##The Iliad by Homer (translation by Martin Hammond)
Rating: ★★★★
It seems both daring and pointless to try and review The Iliad. As a cornerstone of Western culture, it has no doubt been examined many times far more extensively by people far more knowledgeable than me. Nonetheless, I shall give it a go.
While I'm almost tempted to skip the summary of what the epic is about, I remember that before I actually picked up and read the thing, I was under the illusion that it was the complete story of Troy. This isn't the case. The story actually focuses on an incredibly tiny (if action-packed) part of the war, and most of the text is devoted to only a couple of days. Nor does the poem cover the end of the war, with the widely-famed horse ploy (indeed, that's not even alluded to), and reference to the beginning of the war and all between then and now (ten years) is quite sparse, with the poet assuming that the listener already knows the details of the setting. Even though Achilleus and his destiny are tightly woven with the story, it does not actually cover his death (though that is alluded to), and he stays out of most of the action until the end.

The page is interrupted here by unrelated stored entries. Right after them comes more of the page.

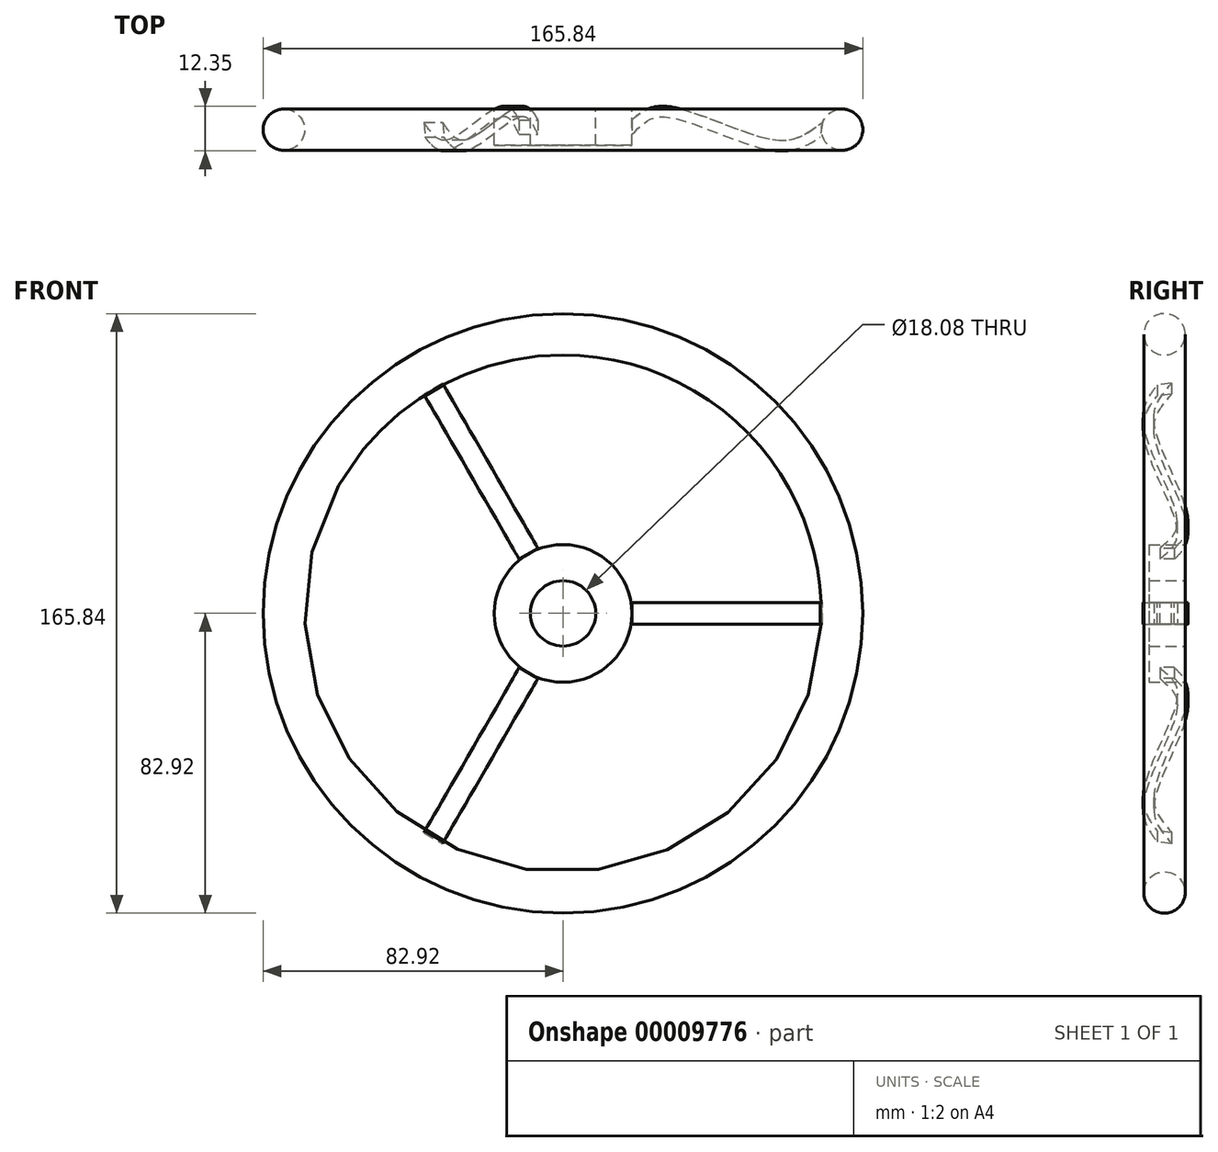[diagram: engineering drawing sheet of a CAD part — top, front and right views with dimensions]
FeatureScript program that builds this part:
annotation { "Feature Type Name" : "Feature", "Feature Type Description" : "" }
export const myFeature = defineFeature(function(context is Context, id is Id, definition is map)
    precondition{}
    {
        {
            var Q0;
            Q0=qCreatedBy(makeId("Top.planeOp"),FACE);
            var sketch = newSketch(context, id + "F0", { "sketchPlane" : qUnion([Q0])});
            skLineSegment(sketch, "E0.bottom", {"start": v(9.04, 5.73) * mm, "end": v(19.04, 5.73) * mm});
            skLineSegment(sketch, "E0.top", {"start": v(9.04, -4.27) * mm, "end": v(19.04, -4.27) * mm});
            skLineSegment(sketch, "E0.left", {"start": v(9.04, 5.73) * mm, "end": v(9.04, -4.27) * mm});
            skLineSegment(sketch, "E0.right", {"start": v(19.04, 5.73) * mm, "end": v(19.04, -4.27) * mm});
            skLineSegment(sketch, "E1", {"start": v(0, 26.16) * mm, "end": v(0, -51.19) * mm, "construction": true});
            skCircle(sketch, "E2", {"center": v(77.2, 0) * mm, "radius": 5.73 * mm});
            skFitSpline(sketch, "E3", {"points": [v(19.04, 0.73) * mm, v(28.15, 4.93) * mm, v(58.86, -4.27) * mm, v(71.47, 0) * mm], "startDerivative": vector(28.07, 26) * mm, "endDerivative": vector(35.56, 24.76) * mm});
            skSolve(sketch);
        }
        {
            var Q0;
            Q0=makeQuery(id+"F0.imprint","IMPRINT",FACE,{"disambiguationData":[TD([[makeQuery(id+"F0.imprint","IMPRINT",EDGE,{"derivedFrom":sQuery(id+"F0.wireOp",EDGE,"E2")}),1.0]])]});
            var Q1;
            Q1=makeQuery(id+"F0.imprint","IMPRINT",FACE,{"disambiguationData":[TD([[makeQuery(id+"F0.imprint","IMPRINT",EDGE,{"derivedFrom":sQuery(id+"F0.wireOp",EDGE,"E0.bottom")}),-1.0]])]});
            var Q2;
            Q2=sQuery(id+"F0.wireOp",EDGE,"E2");
            var Q3;
            Q3=sQuery(id+"F0.wireOp",EDGE,"E1");
            revolve(context, id + "F1", {"entities" : qUnion([Q0, Q1]), "surfaceEntities" : qUnion([Q2]), "axis" : qUnion([Q3]), "revolveType" : RevolveType.FULL});
        }
        {
            var Q0;
            Q0=qCreatedBy(makeId("Right.planeOp"),FACE);
            var Q1;
            Q1=sQuery(id+"F0.wireOp",VERTEX,"E3.0.internal");
            cPlane(context, id + "F2", {"entities" : qUnion([Q0, Q1]), "cplaneType" : CPlaneType.PLANE_POINT, "offset" : 150 * mm, "width" : 150 * mm, "height" : 150 * mm});
        }
        {
            var Q0;
            Q0=qCreatedBy(id+"F2.planeOp",FACE);
            var sketch = newSketch(context, id + "F3", { "sketchPlane" : qUnion([Q0])});
            skPoint(sketch, "E4.0", {"position": v(0.73, 0) * mm});
            skLineSegment(sketch, "E5.rect.bottom", {"start": v(2.73, -3) * mm, "end": v(-1.27, -3) * mm});
            skLineSegment(sketch, "E5.rect.top", {"start": v(2.73, 3) * mm, "end": v(-1.27, 3) * mm});
            skLineSegment(sketch, "E5.rect.left", {"start": v(2.73, -3) * mm, "end": v(2.73, 3) * mm});
            skLineSegment(sketch, "E5.rect.right", {"start": v(-1.27, -3) * mm, "end": v(-1.27, 3) * mm});
            skSolve(sketch);
        }
        {
            var Q0;
            Q0=makeQuery(id+"F3.imprint","IMPRINT",FACE,{"disambiguationData":[TD([[makeQuery(id+"F3.imprint","IMPRINT",EDGE,{"derivedFrom":sQuery(id+"F3.wireOp",EDGE,"E5.rect.bottom")}),-1.0]])]});
            var Q1;
            Q1=sQuery(id+"F0.wireOp",EDGE,"E3");
            sweep(context, id + "F4", {"profiles" : qUnion([Q0]), "path" : qUnion([Q1])});
        }
        {
            var Q0;
            Q0=makeQuery(id+"F4.opSweep","SWEPT_BODY",BODY,{"disambiguationData":[OSD([sQuery(id+"F0.wireOp",EDGE,"E3"),sQuery(id+"F3.wireOp",EDGE,"E5.rect.bottom"),sQuery(id+"F3.wireOp",EDGE,"E5.rect.top"),sQuery(id+"F3.wireOp",EDGE,"E5.rect.left"),sQuery(id+"F3.wireOp",EDGE,"E5.rect.right")])]});
            var Q1;
            Q1=makeQuery(id+"F1.opRevolve","SWEPT_FACE",FACE,{"disambiguationData":[OSD([sQuery(id+"F0.wireOp",EDGE,"E0.right")])]});
            circularPattern(context, id + "F5", {"entities" : qUnion([Q0]), "axis" : qUnion([Q1]), "angle" : 120 * degree, "instanceCount" : 3});
        }
    });
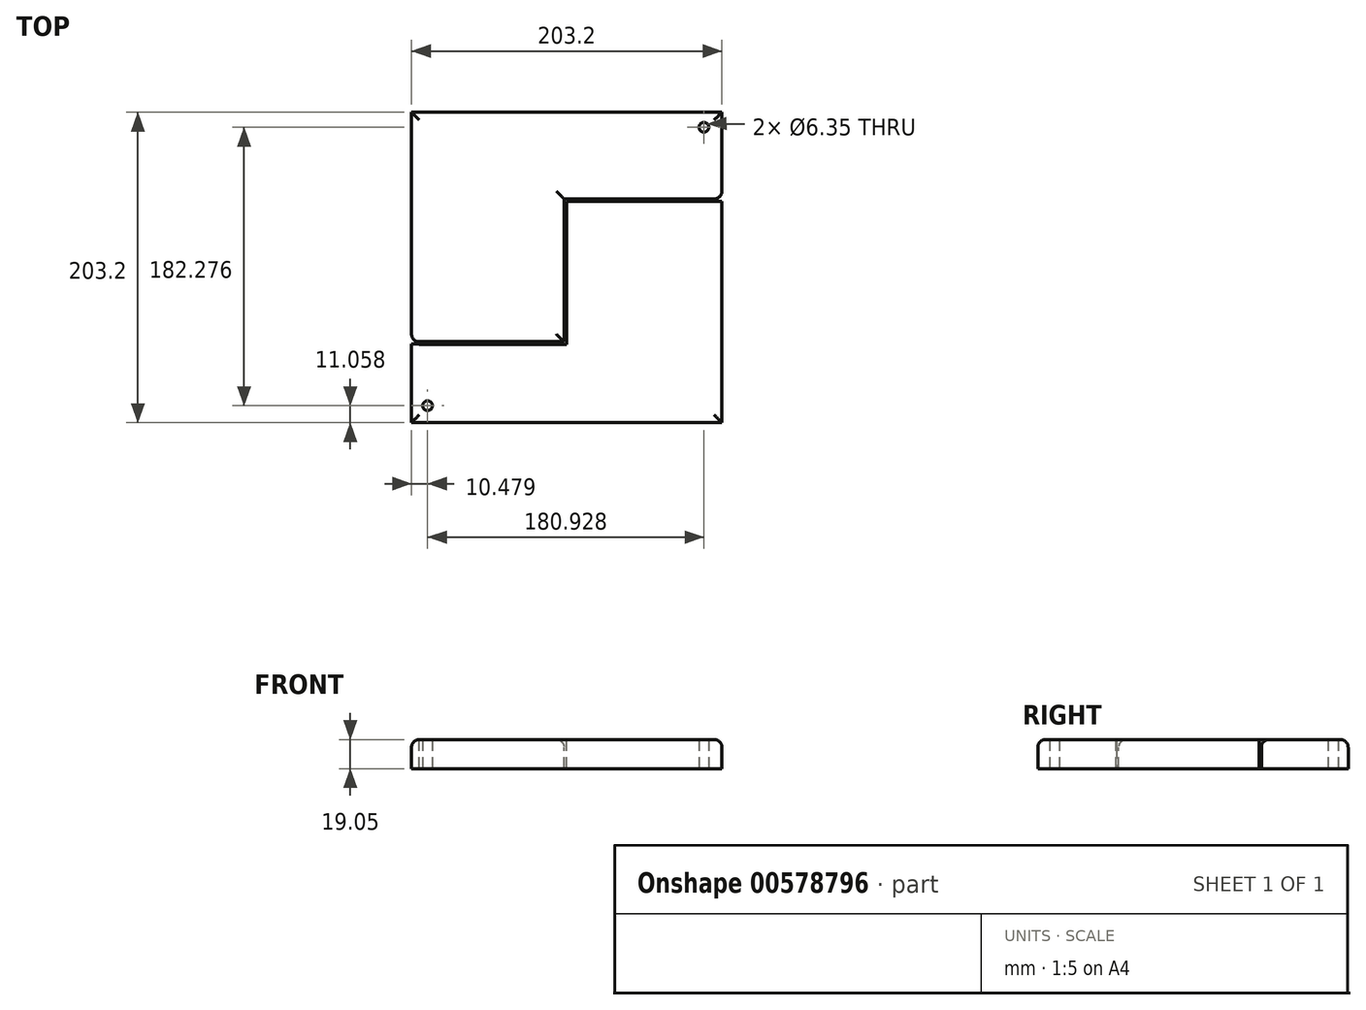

The choice of this part of the story of the Trojan Wars, then, seems a little odd. But when you get into the story, you really start to understand what Homer is doing. The story, set in this grand and glorious setting, with many heroes arrayed against each other, is not a sweeping epic of glory in battle. It is not even, as with the decidedly more upbeat Oddessy, a romantic retelling of a hero's troubles. It is a story about the cruelty of war, the unavoidable nature of fate, about good men cut down in their youth, their parents and wives left distraught, all played out to the direction and amusement of the fickle and merciless gods, who play a sort of combined comic relief and theological explanantion. Without them, it'd be even more grim than it is.
That's not to say there isn't still glory in the poem. Players like Odysseus, Diomedes and Aias all shine brightly (I admit a particular admiration for the unyeilding and apparently unbreakable Aias). That just adds to the humanity of the story, though - rare sparks of exceptional uplift, counterbalanced by Homer's knack of combining a short vignette about a particular young warrior's peaceful life before the war with a brutally precise description of where and how a spear kills him. It's like this.
The main criticism of the text is that its repetitive descriptions and detailed accounts can at times be tiresome to read. I remember one point where a warrior said, essentially 'since you asked about my lineage...', provoking me to mutter moodily at him, knowing I would be suffering through half a page of unmemorable names and places which would never appear again. The exacting treatment of the action scenes, while poignant and informative, really doesn't liven things up, though I found I sunk into and stopped noticing that particular longwindedness after a while. The most boring part for me came quite close to the end, in Patroklos' funeral games - that whole book of the poem, for me, was quite unnecessary (though the bizarre contrast of this competition with the battle previous was somewhat amusing).
A secondary criticism could be levelled at the depth of the characters, though I'm a little less sure on this. Some characters do appear one-dimensional, but given the amount of development left from the Trojan story, it'd be fairer to consider that Homer presumed again a certain foreknowledge. Of the two main heroes: Achilleus is prideful and arrogant, and frankly I'm happy to know that he dies soon after; Hektor, despite being praised all over the poem, struck me as quite boring, with little to his credit but divine favour.
All told, the story is certainly worth reading. It's far more complex than I'd anticipated going into it, and gave me a newfound respect for the achievement of its author. The combination of grim reality with glory and divine intervention means that if it were to be written today, it'd probably find its way to the 'magic realism' bin (I'm thinking of Gabriel Garcia Marquez here), so I opted to label it 'F' for fiction rather than considering it entirely historical, but it certainly sheds light on the values and culture of the time. While the tedious bits could understandably put off a fair few readers, I think it's something which most people of a literary bent should attempt some point, given both its shaping influence on Western culture and the way it communicates human suffering in strife across the ages.